To solve the equation 1/2^(-x) = 3 for x, we can follow the steps below:

Step 1: Start by expressing 1/2^(-x) in a different form. The exponent -x in the denominator can be written as 2^x in the numerator. So, the equation becomes:

1/(1/2^x) = 3

Step 2: Simplify the equation by multiplying both sides by 2^x to get rid of the fraction:

1 * 2^x = 3

Step 3: Since any number raised to the power of 0 is equal to 1, we can rewrite the equation as:

2^x = 3

Step 4: To solve for x, we need to take the logarithm of both sides. In this case, we will use the logarithm with base 2 since we have 2^x:

log2(2^x) = log2(3)

Step 5: Since the logarithm of a power with the same base gives us the exponent, we can simplify further:

x = log2(3)

Now, to find 4^(x+2), we substitute the value of x we obtained from the previous equation:

4^(x+2) = 4^(log2(3) + 2)

To simplify this further, we need to use the properties of exponents. Specifically, we can use the property that (a^b) * (a^c) = a^(b+c):

4^(log2(3) + 2) = 4^(log2(3)) * 4^2

Since 4 can be written as 2^2, we can substitute and simplify:

4^(log2(3) + 2) = (2^2)^(log2(3)) * (2^2)

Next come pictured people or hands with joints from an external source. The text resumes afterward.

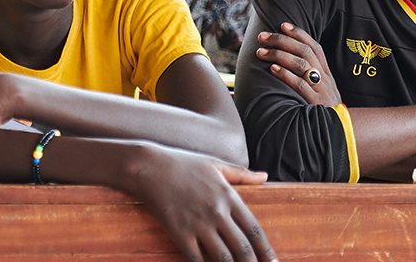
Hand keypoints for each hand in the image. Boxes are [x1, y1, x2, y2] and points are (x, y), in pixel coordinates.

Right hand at [123, 144, 275, 261]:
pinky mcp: (180, 233)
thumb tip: (264, 177)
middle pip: (242, 248)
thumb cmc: (182, 163)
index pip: (254, 229)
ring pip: (223, 257)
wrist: (149, 167)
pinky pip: (196, 258)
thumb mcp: (215, 164)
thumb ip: (242, 174)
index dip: (266, 250)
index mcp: (228, 197)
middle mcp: (217, 213)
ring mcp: (198, 224)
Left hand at [257, 23, 342, 106]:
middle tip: (263, 36)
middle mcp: (326, 79)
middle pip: (305, 52)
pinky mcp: (316, 104)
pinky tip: (273, 69)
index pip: (315, 47)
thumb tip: (285, 64)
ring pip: (302, 65)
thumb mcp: (321, 93)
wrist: (342, 135)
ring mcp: (322, 91)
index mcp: (327, 75)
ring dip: (279, 55)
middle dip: (282, 41)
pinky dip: (286, 75)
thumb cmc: (324, 114)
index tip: (282, 25)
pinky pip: (300, 85)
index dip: (299, 34)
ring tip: (261, 52)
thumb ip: (309, 79)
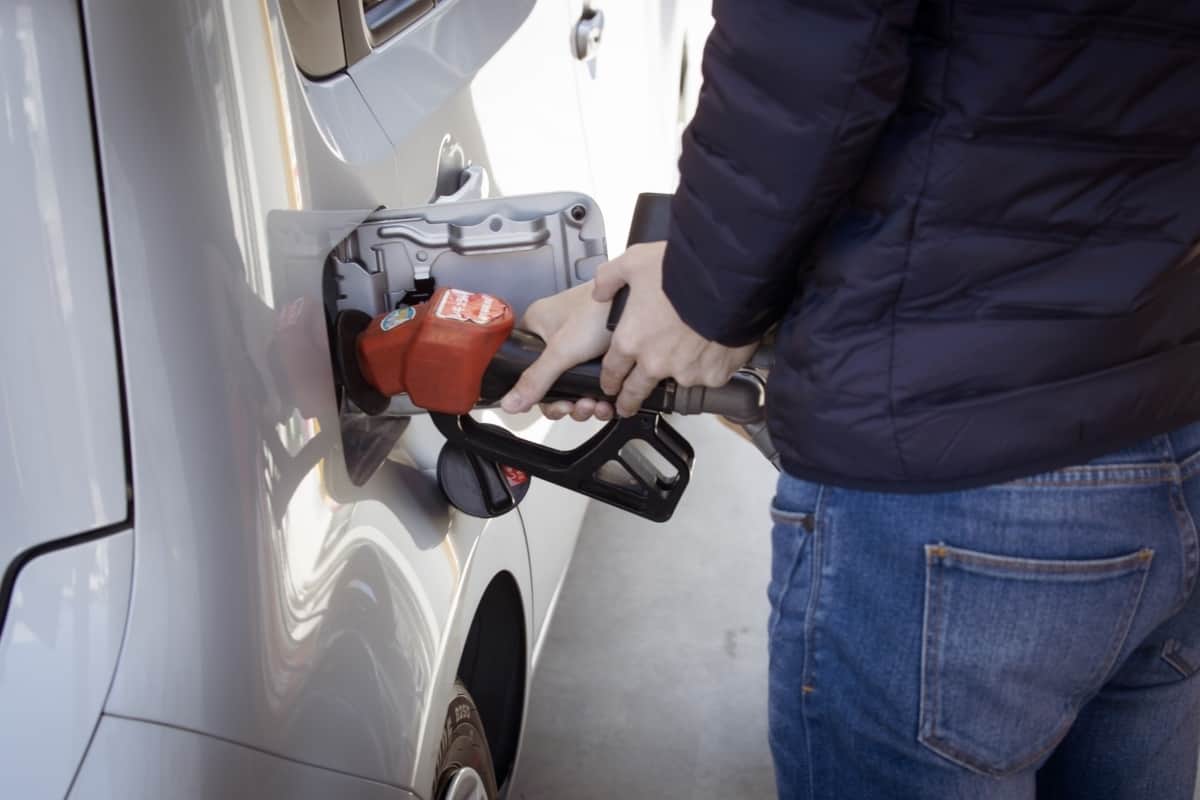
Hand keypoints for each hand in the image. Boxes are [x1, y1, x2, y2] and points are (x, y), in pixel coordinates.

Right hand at [499, 282, 615, 420]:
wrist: (640, 302)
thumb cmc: (600, 310)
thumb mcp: (562, 350)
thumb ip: (536, 379)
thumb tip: (510, 403)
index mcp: (536, 327)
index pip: (523, 369)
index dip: (537, 394)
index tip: (554, 405)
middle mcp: (554, 336)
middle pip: (550, 383)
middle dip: (565, 402)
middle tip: (576, 407)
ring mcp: (578, 345)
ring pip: (573, 386)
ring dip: (583, 403)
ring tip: (595, 404)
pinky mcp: (599, 352)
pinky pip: (592, 382)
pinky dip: (598, 397)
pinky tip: (606, 402)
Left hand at [594, 242, 757, 416]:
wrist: (726, 281)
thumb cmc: (681, 271)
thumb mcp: (634, 262)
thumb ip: (610, 278)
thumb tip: (600, 291)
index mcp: (631, 339)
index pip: (612, 371)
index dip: (609, 380)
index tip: (610, 385)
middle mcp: (655, 362)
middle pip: (636, 391)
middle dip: (628, 401)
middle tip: (628, 406)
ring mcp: (685, 372)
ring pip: (677, 381)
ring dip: (678, 373)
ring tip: (688, 355)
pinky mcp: (713, 375)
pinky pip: (709, 376)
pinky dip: (710, 366)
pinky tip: (713, 347)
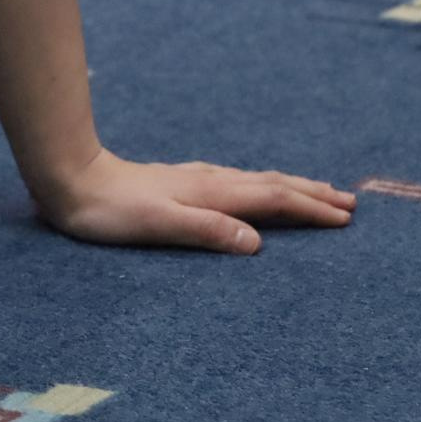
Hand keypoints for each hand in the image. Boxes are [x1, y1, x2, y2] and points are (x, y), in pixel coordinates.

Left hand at [36, 148, 353, 254]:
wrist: (70, 178)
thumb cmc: (110, 210)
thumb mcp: (158, 224)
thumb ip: (207, 230)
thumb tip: (257, 243)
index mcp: (211, 193)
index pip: (273, 200)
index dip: (310, 208)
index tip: (346, 218)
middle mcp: (209, 181)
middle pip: (271, 184)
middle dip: (311, 193)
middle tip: (349, 201)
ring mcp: (195, 179)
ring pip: (255, 180)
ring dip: (290, 186)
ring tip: (316, 190)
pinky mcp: (180, 182)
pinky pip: (236, 182)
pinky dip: (260, 186)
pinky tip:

Using the exponent rule (a^b)^c = a^(b*c), we can simplify further:

4^(log2(3) + 2) = 2^(2 * log2(3)) * 4

Finally, using the property that 2^log2(x) = x, we can simplify the equation:

4^(log2(3) + 2) = 2^(2 * log2(3)) * 4 = 3 * 4 = 12

So, 4^(x+2) = 12 when x satisfies the equation 1/2^(-x) = 3.